Dia tidak menyebut spesifik nama perusahaan kapalnya namun yang pasti berbasis di Pontianak.
Sang Kapten memulai pekerjaan di atas kapal sebagai kru biasa. “Tahun 2000-an sudah di kapal,” kata pria yang mengaku sudah mengunjungi beberapa negara seperti Bahrain, Qatar dan beberapa negara di Asia Tenggara ini.
“Jadi saya balik ke Makassar ini lalu ke Jakarta,” tambahnya sebelum turun di Maros menjumpai keluarganya.
Menurut catatan Tribun Timur, di Pelabuhan Munte sudah ada rambu-rambu pelabuhan yang panjangnya 12 meter yang dibangun pada 2020 lalu, serta dilengkapi dengan lampu suar.
Panjang alur sekitar 2 km dan lebar 200 meter, sehingga kapal-kapal yang cukup besar bisa masuk ke pelabuhan secara aman dan nyaman.
Distribusi minyak kelapa sawit atau Crude Palm Oil (CPO) untuk pertama kalinya dilakukan melalui Pelabuhan Munte, Kabupaten Luwu Utara,Provinsi Sulawesi Selatan oleh Kapal Tongkang milik PT. Serasi Shipping Indonesia pada 12 April 2022.

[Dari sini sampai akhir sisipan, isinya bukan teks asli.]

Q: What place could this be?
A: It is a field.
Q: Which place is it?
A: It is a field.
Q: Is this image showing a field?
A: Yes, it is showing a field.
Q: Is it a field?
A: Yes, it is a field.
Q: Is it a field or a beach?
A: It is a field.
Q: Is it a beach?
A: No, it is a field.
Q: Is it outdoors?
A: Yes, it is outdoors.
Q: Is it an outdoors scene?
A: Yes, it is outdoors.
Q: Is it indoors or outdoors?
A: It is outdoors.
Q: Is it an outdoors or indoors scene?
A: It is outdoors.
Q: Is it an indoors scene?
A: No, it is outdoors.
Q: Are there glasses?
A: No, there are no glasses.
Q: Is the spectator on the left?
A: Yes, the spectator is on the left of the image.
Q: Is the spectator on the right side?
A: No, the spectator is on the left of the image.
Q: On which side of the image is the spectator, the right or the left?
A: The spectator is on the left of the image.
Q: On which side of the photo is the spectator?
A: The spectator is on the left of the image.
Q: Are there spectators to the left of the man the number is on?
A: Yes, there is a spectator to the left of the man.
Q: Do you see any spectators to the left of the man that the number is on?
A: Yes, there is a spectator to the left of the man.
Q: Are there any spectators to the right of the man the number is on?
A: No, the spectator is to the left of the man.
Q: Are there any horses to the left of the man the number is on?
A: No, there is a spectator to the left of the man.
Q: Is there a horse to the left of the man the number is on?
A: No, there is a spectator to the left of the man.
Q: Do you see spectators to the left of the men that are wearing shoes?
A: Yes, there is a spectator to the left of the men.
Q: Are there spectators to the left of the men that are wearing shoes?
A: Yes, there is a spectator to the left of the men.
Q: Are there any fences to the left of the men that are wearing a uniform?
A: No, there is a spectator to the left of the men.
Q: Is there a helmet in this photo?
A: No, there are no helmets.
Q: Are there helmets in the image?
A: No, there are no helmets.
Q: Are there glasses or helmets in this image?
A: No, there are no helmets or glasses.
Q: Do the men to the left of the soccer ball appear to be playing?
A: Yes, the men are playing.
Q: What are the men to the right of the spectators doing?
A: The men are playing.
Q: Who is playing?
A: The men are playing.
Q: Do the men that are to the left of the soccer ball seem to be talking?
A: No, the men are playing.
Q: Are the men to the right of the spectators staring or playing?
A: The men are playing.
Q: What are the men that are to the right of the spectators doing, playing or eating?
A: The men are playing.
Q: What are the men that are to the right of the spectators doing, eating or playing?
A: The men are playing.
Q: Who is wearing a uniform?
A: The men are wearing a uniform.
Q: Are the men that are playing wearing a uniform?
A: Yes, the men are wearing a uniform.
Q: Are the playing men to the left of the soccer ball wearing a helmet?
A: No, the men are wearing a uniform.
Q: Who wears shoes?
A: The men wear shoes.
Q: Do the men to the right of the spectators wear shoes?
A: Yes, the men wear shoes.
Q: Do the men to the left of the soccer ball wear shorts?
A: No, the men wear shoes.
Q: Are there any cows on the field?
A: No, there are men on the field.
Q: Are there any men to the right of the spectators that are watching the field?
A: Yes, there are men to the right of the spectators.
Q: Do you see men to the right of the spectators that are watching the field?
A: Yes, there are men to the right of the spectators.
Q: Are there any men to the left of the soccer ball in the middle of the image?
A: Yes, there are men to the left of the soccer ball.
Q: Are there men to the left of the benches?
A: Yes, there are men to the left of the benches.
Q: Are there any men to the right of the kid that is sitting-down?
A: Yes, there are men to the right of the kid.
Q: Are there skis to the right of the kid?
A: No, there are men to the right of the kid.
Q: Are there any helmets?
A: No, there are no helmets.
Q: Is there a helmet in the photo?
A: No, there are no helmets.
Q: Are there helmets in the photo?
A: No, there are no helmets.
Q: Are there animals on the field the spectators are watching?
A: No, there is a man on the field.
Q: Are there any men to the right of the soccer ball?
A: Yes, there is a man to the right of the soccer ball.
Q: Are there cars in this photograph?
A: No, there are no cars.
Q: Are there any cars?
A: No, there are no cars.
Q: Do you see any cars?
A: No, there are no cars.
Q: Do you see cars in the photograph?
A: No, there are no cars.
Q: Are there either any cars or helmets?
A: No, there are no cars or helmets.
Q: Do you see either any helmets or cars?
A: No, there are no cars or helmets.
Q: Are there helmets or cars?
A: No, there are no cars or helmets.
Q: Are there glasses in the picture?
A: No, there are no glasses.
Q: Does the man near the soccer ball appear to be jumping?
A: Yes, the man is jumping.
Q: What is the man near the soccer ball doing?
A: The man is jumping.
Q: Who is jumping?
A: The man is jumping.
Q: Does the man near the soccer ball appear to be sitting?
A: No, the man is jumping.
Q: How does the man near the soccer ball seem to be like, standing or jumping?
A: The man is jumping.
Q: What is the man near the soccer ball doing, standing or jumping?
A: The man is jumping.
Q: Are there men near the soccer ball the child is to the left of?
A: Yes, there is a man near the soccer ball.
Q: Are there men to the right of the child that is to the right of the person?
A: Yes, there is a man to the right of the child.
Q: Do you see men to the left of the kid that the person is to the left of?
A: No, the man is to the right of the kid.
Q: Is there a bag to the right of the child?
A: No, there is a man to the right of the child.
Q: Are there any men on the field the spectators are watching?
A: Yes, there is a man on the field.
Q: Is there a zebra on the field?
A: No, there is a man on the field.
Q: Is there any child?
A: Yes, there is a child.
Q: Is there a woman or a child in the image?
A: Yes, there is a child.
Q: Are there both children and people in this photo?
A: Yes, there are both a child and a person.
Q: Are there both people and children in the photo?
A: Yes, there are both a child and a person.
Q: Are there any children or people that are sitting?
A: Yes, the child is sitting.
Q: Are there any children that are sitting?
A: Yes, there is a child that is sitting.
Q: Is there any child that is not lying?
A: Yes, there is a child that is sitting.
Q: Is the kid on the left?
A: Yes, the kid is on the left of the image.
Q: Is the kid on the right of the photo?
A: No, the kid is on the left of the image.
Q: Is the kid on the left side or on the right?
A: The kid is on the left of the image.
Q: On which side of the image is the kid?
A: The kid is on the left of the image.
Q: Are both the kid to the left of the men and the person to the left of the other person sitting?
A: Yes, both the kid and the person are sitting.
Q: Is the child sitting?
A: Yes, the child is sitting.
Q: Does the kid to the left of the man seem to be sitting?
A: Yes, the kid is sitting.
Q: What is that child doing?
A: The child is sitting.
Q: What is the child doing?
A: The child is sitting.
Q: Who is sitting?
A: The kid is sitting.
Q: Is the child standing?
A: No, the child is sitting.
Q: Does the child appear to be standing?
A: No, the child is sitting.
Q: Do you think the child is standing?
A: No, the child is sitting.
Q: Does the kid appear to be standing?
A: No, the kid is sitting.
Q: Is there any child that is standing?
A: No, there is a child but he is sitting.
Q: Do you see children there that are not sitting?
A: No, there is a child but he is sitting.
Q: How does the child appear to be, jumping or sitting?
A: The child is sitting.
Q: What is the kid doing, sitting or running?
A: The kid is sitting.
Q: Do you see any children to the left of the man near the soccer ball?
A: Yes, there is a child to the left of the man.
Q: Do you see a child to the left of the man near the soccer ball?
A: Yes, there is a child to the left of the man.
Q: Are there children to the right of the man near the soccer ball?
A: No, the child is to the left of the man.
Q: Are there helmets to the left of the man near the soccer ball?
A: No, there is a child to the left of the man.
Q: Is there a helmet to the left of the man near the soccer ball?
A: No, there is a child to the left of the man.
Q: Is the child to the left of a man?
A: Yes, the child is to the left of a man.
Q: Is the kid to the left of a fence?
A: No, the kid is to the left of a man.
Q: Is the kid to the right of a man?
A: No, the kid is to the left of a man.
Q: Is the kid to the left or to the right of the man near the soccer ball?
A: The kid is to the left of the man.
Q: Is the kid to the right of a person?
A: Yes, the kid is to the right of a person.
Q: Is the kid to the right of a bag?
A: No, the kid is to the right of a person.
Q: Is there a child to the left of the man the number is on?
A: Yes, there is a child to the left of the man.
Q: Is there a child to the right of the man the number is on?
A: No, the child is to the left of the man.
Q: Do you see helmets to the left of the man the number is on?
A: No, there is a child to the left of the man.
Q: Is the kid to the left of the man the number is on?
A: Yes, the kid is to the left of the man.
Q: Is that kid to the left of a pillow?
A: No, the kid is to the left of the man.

Pelabuhan Munte sejatinya bisa menjadi bagian dalam distribusi CPO langsung dari kawasan Luwu Raya yang memang mempunyai banyak kawasan tanaman kelapa sawit.
Selama ini pengapalan minyak CPO selama ini, perusahaan yang ada di Luwu Utara dan Luwu Timur menggunakan Pelabuhan Laut Tanjung Ringgit Kota Palopo dengan jarak tempuh mobil tangki berkisar antara 60 hingga 70 kilometer.